Comme si Kim Jong-un voulait donner une nouvelle impulsion à son « règne ». Présenté en septembre 2010, comme héritier du trône, avant de prendre les manettes du pays un an plus tard, à la mort de son père, il consolide violemment son pouvoir
– en faisant notamment exécuter son oncle Jang Song-taek, n° 2 du régime, en 2013. Il accélère le développement de l’arsenal nucléaire, procède à quatre essais et exhibe des missiles intercontinentaux prétendument capables de frapper le territoire américain, quitte à pousser à leur paroxysme les tensions avec les Etats-Unis. Mais l’escalade n’a pas lieu. A la fin de 2017, le « royaume ermite » annonce le succès de son programme nucléaire. Conséquence, « le régime a pu réduire les dépenses de défense », observe Lee Jong-seok, de l’Institut Sejong de Séoul, libérant ainsi des ressources pour l’économie. Cette nouvelle donne explique la détente observée dès janvier 2018, qui a permis à Kim Yo-jong d’assister à la cérémonie d’ouverture des Jeux olympiques de PyeongChang (Corée du Sud), puis la rencontre historique entre Kim Jong-un et le président américain Donald Trump à Singapour, en juin 2018 – laquelle s’est soldée par une vague promesse de dénucléarisation de la péninsule. Aujourd’hui, depuis l’échec du sommet de Hanoï de février 2019, le dialogue avec les Etats-Unis est au point mort. Kim est ressorti gagnant de cette séquence : il dispose d’une force de dissuasion (qu’il a continué à accroître) et apparaît comme digne de discuter d’égal à égal avec l’homme le plus puissant de la planète, dont il a cajolé l’ego en lui envoyant des lettres flatteuses, raconte le journaliste Bob Woodward dans son dernier ouvrage, Rage. « Je ne peux oublier ce moment d’Histoire, lorsque j’ai fermement tenu la main de Votre Excellence dans ce lieu magnifique et sacré », écrit-il ainsi à Donald Trump, fin 2018, à propos de leur premier entretien.

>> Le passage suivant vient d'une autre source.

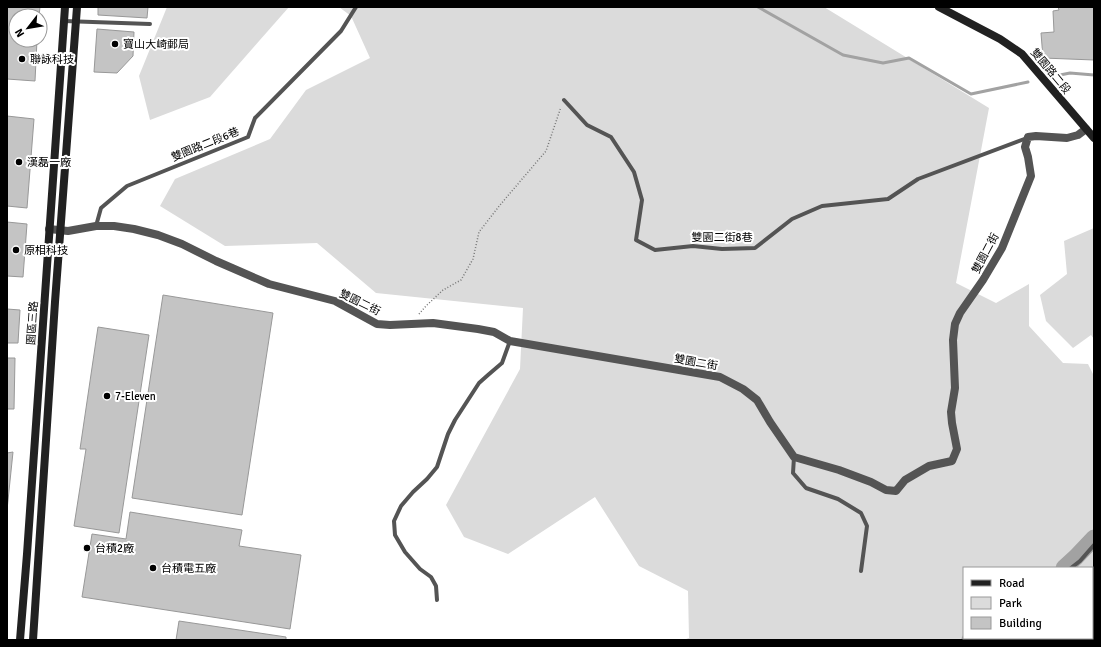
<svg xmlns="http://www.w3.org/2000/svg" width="1101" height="647" font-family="Signika,'Noto Sans TC',sans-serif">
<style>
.green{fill:#dbdbdb;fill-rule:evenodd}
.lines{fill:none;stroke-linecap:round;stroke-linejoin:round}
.stream{stroke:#a2a2a2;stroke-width:3}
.river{stroke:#a2a2a2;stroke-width:17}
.building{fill:#c4c4c4;stroke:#989898}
.path{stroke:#767676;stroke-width:1.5;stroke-dasharray:1 2;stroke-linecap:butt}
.lane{stroke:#545454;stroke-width:4}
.street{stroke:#545454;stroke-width:8}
.secondary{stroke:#212121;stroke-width:8}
.poi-dot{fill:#000;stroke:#fff;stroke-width:1.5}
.labels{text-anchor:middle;stroke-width:4;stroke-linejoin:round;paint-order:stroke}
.poi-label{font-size:11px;fill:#000;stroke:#fff;text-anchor:start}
.street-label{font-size:11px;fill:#000;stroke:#fff}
</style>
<rect width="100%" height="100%" fill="#fff"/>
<!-- green -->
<g class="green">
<path d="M167,7h122l-79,90 -60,23 -11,-44z"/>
<path d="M339,7h485l165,101 -33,175 40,20 33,-19v42l34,37 25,1 6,12v264h-411l6,-2 -1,-47 -49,-25 -44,-69 -87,57 -44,-17 -18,-32 74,-136 3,-61 -147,-15 -59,-50 -92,3 -65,-40 15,-27 95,-40 36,-49 64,-32 -19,-42zM964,568h128v70h-128z"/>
<path d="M1094,228v111l-3,-4 -18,13 -27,-27 -6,-26 27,-21 -3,-33z"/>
</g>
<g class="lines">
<!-- stream -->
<g class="stream">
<path d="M758,7l85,48 40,8 26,-5 62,36 57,-12"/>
<path d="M1060,75l10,-2 24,2"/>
</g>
<!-- river -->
<g class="river">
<path d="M1064,568l12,-11 18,-19"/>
<path d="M970,640l11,-2"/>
</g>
</g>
<!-- building -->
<g class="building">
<path d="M7,7h33l-1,9h-23v24h21l-2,41 -28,-2z"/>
<path d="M98,7h50l-1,11 -49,-3z"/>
<path d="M1058,7h36v53l-51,-2 -2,-25 13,-1 -1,-21 6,-1z"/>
<path d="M97,29l37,3 -1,24 -16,17 -23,-1z"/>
<path d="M7,116l27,3 -7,89 -20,-2z"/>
<path d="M7,222l20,2 -4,53 -16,-1z"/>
<path d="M163,295l110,18 -31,202 -110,-17z"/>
<path d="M7,309l13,1 -2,33h-11z"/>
<path d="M98,327l51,8 -30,198 -45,-7 12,-77h-6z"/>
<path d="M7,358h8l-1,51h-7z"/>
<path d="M13,452l-6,58v-57z"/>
<path d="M130,512l112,18 -3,16 62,9 -11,74 -208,-32 10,-63 34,5z"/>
<path d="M179,621l107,16v3h-110z"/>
</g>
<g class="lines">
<!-- path -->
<path class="path" d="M419,314l7,-8 17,-16 18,-10 12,-21 6,-27 21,-27 46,-54 15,-44"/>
<!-- lane -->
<g class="lane">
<path d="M64,21l86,3"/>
<path d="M564,100l23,25 24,12 23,35 8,28 -6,40 19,10 38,-4 29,3 33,-1 37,-29 30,-13 66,-7 30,-20 109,-41"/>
<path d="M96,226l5,-18 26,-22 121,-49 7,-19 86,-87 15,-24"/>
<path d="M794,457l-1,16 13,15 32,11 23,14 6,13 -6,45"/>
<path d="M1071,568l9,-7 14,-16"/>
<path d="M437,600l-1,-14 -5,-9 -11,-8 -15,-17 -10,-17 -1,-14 7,-15 12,-14 14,-13 10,-12 11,-33 7,-14 24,-37 9,-8 14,-12 8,-22"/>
<path d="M999,640l4,-2"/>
</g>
<!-- street -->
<path class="street" d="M49,229l19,2 28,-5h18l20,3 24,6 24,9 34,17 53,23 66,17 42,23 13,1 43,-2 45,6 16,3 16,9 210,36 23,12 14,11 13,22 24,35 45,13 32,12 15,8 10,1 9,-11 24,-14 23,-5 5,-12 -5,-26 -1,-11 4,-24 -2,-48 2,-16 5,-11 23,-33 19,-32 29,-72 -3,-19 -3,-10 3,-10 8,-1 31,2 11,-3 8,-6"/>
<!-- secondary -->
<g class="secondary">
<path d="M939,7l61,32 22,15 72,84"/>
<path d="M20,640l7,-86 38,-547"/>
<path d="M33,640l22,-338 22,-295"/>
</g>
</g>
<!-- markers -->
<g class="poi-dot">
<circle cx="115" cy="44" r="4"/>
<circle cx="22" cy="59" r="4"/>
<circle cx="19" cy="162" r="4"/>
<circle cx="16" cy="250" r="4"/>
<circle cx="107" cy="396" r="4"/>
<circle cx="87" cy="548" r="4"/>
<circle cx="153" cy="568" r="4"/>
</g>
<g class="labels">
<!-- poi labels -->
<g class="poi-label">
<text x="123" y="48">寶山大崎郵局</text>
<text x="30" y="63">聯詠科技</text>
<text x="27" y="166">漢磊一廠</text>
<text x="24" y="254">原相科技</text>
<text x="115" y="400">7-Eleven</text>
<text x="95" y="552">台積2廠</text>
<text x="161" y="572">台積電五廠</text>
</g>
<!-- street labels -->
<g class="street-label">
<text transform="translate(1051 71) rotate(50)" y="4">雙園路二段</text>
<text transform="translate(205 144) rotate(-22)" y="4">雙園路二段6巷</text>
<text x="722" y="241">雙園二街8巷</text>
<text transform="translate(985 253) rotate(-62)" y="4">雙園二街</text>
<text transform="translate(360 302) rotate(26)" y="4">雙園二街</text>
<text transform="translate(32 323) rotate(-86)" y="4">園區三路</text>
<text transform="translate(696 362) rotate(10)" y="4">雙園二街</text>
</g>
</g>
<!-- border -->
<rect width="1101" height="647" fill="none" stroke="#000000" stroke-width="16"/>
<!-- legend -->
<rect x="963" y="567" width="130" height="72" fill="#ffffff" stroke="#999999"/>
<rect x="971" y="580" width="20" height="6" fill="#212121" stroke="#999999"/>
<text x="999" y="587" font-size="12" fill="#000000">Road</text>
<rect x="971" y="597" width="20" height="12" fill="#dbdbdb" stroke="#999999"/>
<text x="999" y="607" font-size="12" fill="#000000">Park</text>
<rect x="971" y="617" width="20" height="12" fill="#c4c4c4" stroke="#999999"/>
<text x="999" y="627" font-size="12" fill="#000000">Building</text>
<!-- north arrow -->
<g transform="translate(28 28) rotate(239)"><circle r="19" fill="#ffffff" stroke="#999999"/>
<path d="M0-3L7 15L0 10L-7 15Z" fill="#000000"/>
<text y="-6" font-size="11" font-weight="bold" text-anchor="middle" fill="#000000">N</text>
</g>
</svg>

Sur le plan économique, d’importants « ajustements » dans la « voie coréenne vers le socialisme » ont été introduits pour encourager l’initiative privée. En dix ans, Pyongyang s’est modernisée, des quartiers sont sortis de terre. Les centres commerciaux et restaurants pour happy few, de plus en plus connectés, se multiplient. Mais, loin de la capitale, la misère persiste. Déjà pénalisée par une mauvaise gestion et les sanctions internationales, l’économie du pays a été affaiblie par l’épidémie et les inondations. Pour la relancer, Kim Jong-un a proclamé le 6 octobre une énième campagne de mobilisation nationale, de quatre-vingts jours, synonyme d’épuisantes heures supplémentaires pour la population. En cela, le pays, qui recourt une nouvelle fois à l’exploitation des masses, est loin d’innover.